-- INFORMATION GIVEN start --

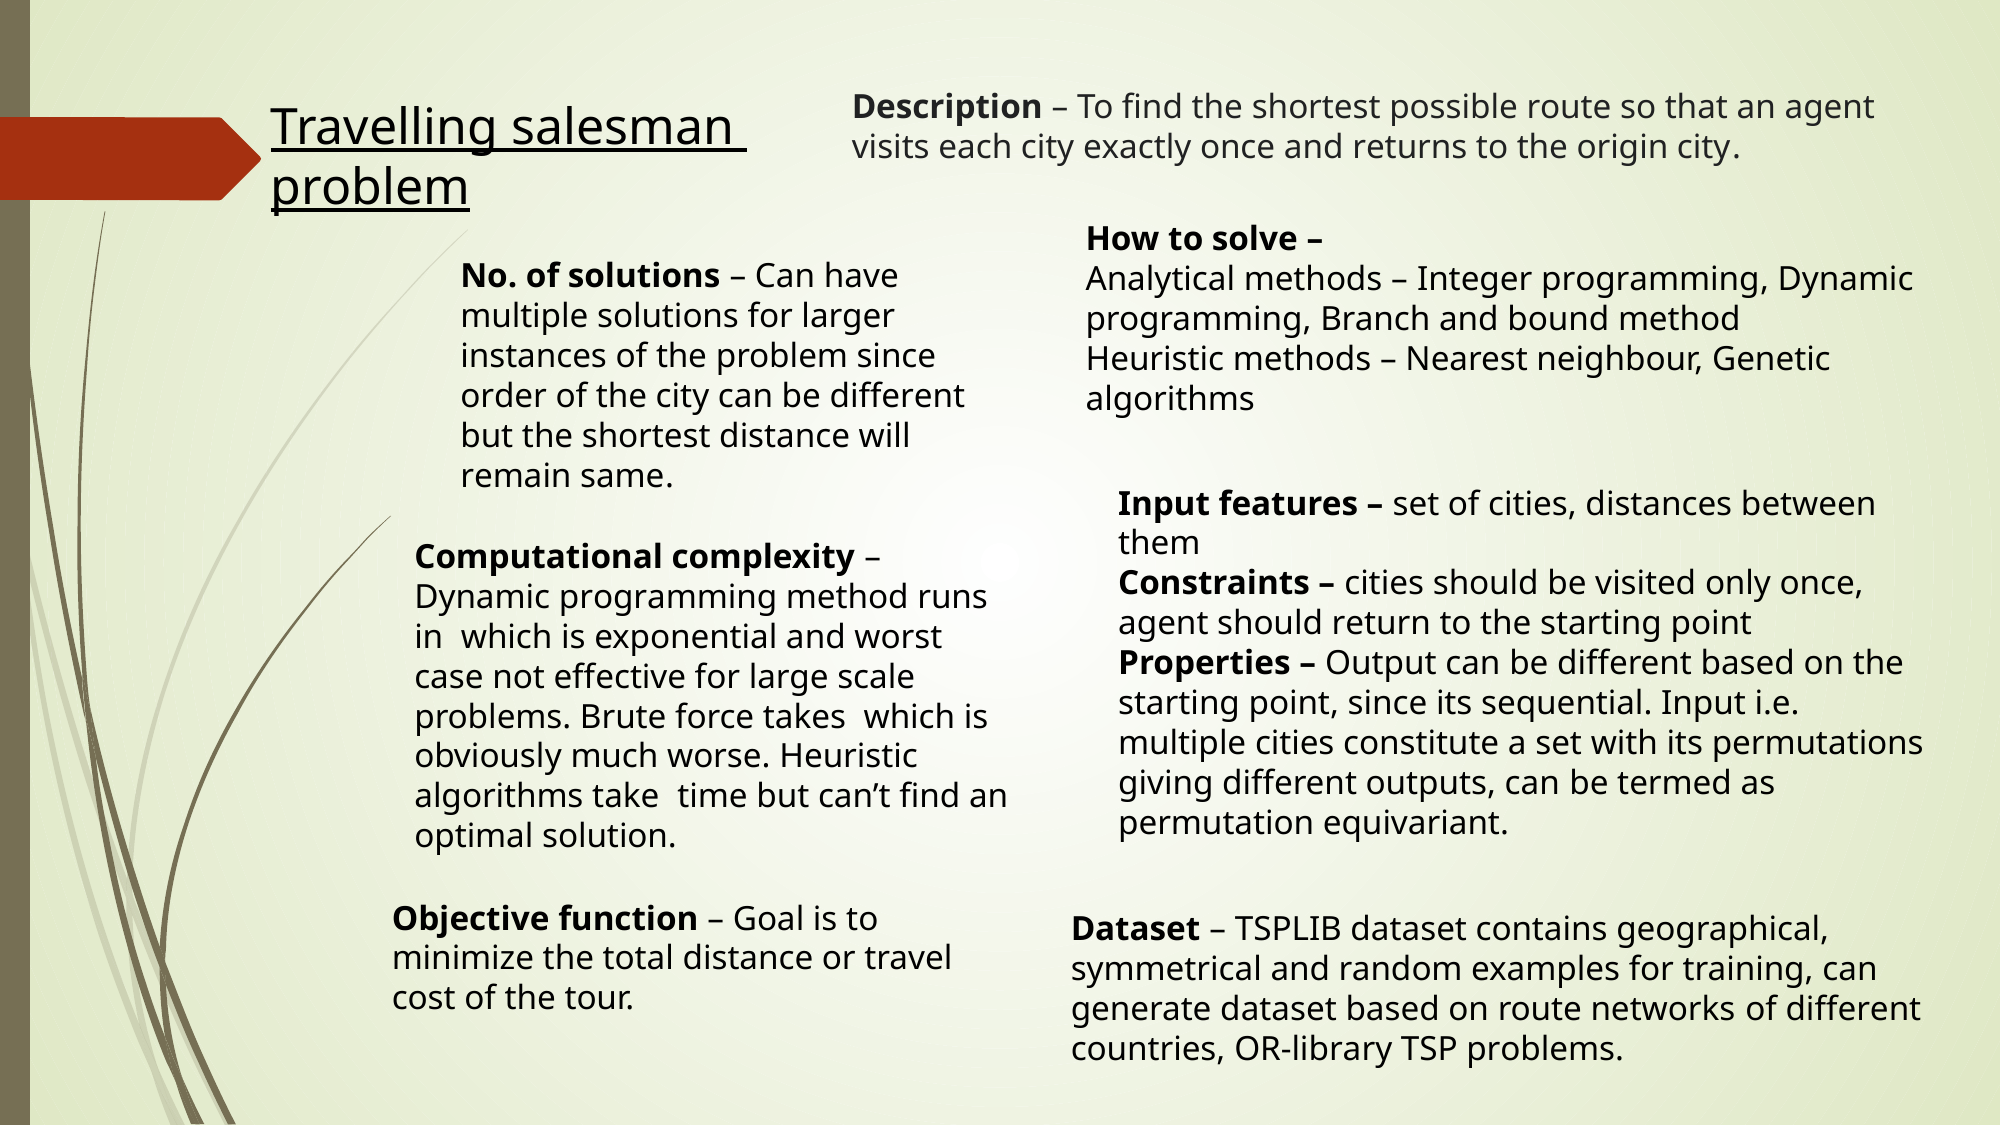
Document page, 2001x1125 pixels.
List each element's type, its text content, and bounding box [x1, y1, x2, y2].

text_box Dataset – TSPLIB dataset contains geographical, symmetrical and random examples for training, can generate dataset based on route networks of different countries, OR-library TSP problems. [1055, 900, 2000, 1077]
text_box Objective function – Goal is to minimize the total distance or travel cost of the tour. [376, 889, 988, 1026]
text_box How to solve – Analytical methods – Integer programming, Dynamic programming, Branch and bound method Heuristic methods – Nearest neighbour, Genetic algorithms [1070, 210, 1968, 428]
text_box Input features – set of cities, distances between them Constraints – cities should be visited only once, agent should return to the starting point Properties – Output can be different based on the starting point, since its sequential. Input i.e. multiple cities constitute a set with its permutations giving different outputs, can be termed as permutation equivariant. [1103, 474, 1949, 853]
text_box Travelling salesman problem [255, 87, 1082, 224]
text_box No. of solutions – Can have multiple solutions for larger instances of the problem since order of the city can be different but the shortest distance will remain same. [445, 246, 1035, 505]
text_box Computational complexity – Dynamic programming method runs in which is exponential and worst case not effective for large scale problems. Brute force takes which is obviously much worse. Heuristic algorithms take time but can’t find an optimal solution. [399, 527, 1032, 866]
text_box Description – To find the shortest possible route so that an agent visits each city exactly once and returns to the origin city. [836, 78, 1930, 175]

-- INFORMATION GIVEN end --

» **STATED TASK**:
Rewrite the data above as a numbered list with one line per item. Skip blank lines and leave out the picture.

» **THE RESULT**:
1. Document page, 2001x1125 pixels.
2. List each element's type, its text content, and bounding box [x1, y1, x2, y2].
3. text_box Dataset – TSPLIB dataset contains geographical, symmetrical and random examples for training, can generate dataset based on route networks of different countries, OR-library TSP problems. [1055, 900, 2000, 1077]
4. text_box Objective function – Goal is to minimize the total distance or travel cost of the tour. [376, 889, 988, 1026]
5. text_box How to solve – Analytical methods – Integer programming, Dynamic programming, Branch and bound method Heuristic methods – Nearest neighbour, Genetic algorithms [1070, 210, 1968, 428]
6. text_box Input features – set of cities, distances between them Constraints – cities should be visited only once, agent should return to the starting point Properties – Output can be different based on the starting point, since its sequential. Input i.e. multiple cities constitute a set with its permutations giving different outputs, can be termed as permutation equivariant. [1103, 474, 1949, 853]
7. text_box Travelling salesman problem [255, 87, 1082, 224]
8. text_box No. of solutions – Can have multiple solutions for larger instances of the problem since order of the city can be different but the shortest distance will remain same. [445, 246, 1035, 505]
9. text_box Computational complexity – Dynamic programming method runs in which is exponential and worst case not effective for large scale problems. Brute force takes which is obviously much worse. Heuristic algorithms take time but can’t find an optimal solution. [399, 527, 1032, 866]
10. text_box Description – To find the shortest possible route so that an agent visits each city exactly once and returns to the origin city. [836, 78, 1930, 175]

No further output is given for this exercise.